Protests Against HHS Abortifacient Mandate in 140 Cities; Will Media Cover?

ABC, CBS, and NBC covered the far-left Occupy Wall Street movement with glee during 2011, devoting 33 stories on the air during the first eleven days of October alone to publicizing the protests. However, the Big Three networks have yet to mention the planned demonstrations in 140 cities across the U.S. today at noon local time against the Obama administration's sterilization, abortifacient, and contraception mandate.

The Coalition to Stop the HHS Mandate, which is being coordinated by the Illinois-based Pro-Life Action League; and includes multiple pro-life, social conservative, and religious groups, including Human Life International, The Becket Fund for Religious Liberty, the Alliance Defense Fund, and Priests for Life; have organized the "Stand Up For Religious Freedom" rallies "in defense of religious freedom and STAND UP against the Obama administration's HHS mandate at federal building in cities across the country."

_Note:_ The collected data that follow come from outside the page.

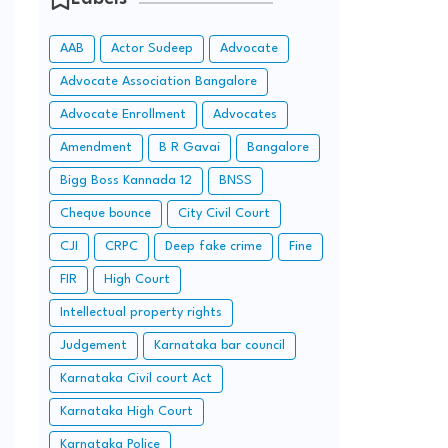
AAB
Actor Sudeep
Advocate
Advocate Association Bangalore
Advocate Enrollment
Advocates
Amendment
B R Gavai
Bangalore
Bigg Boss Kannada 12
BNSS
Cheque bounce
City Civil Court
CJI
CRPC
Deep fake crime
Fine
FIR
High Court
Intellectual property rights
Judgement
Karnataka bar council
Karnataka Civil court Act
Karnataka High Court
Karnataka Police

Back on October 5, 2012, NBC's Brian Williams celebrated the arrival of the Occupy movement, describing it as a "massive protest movement" that "could well turn out to be the protest of this current era." One might expect that rallies in 140 cities against the federal government might be describe, at the very least, as a large movement. But given that the media have ignored the annual March for Life in Washington, DC, where tens, if not hundreds, of thousands of people protest against abortion, it will not be a complete surprise if the Big Three minimize or omit covering the pro-religious freedom demonstrations.

The MRC's Rich Noyes pointed out in his April 2010 special report, "Tea Party Travesity," that on "the night of the final vote on ObamaCare in March, for example, ABC's Diane Sawyer cast Tea Partiers as out-of-control marauders, 'roaming Washington, some of them increasingly emotional, yelling slurs and epithets.' CBS's Bob Schieffer also cast a wide net, accusing 'demonstrators' of hurling 'racial epithets' and 'sexual slurs,' and even conjured images of civil-rights era brutality: 'One lawmaker said it was like a page out of a time machine.'''


Given this kind of track record of smearing conservatives, expect the rallies to get similar coverage, if they get covered at all.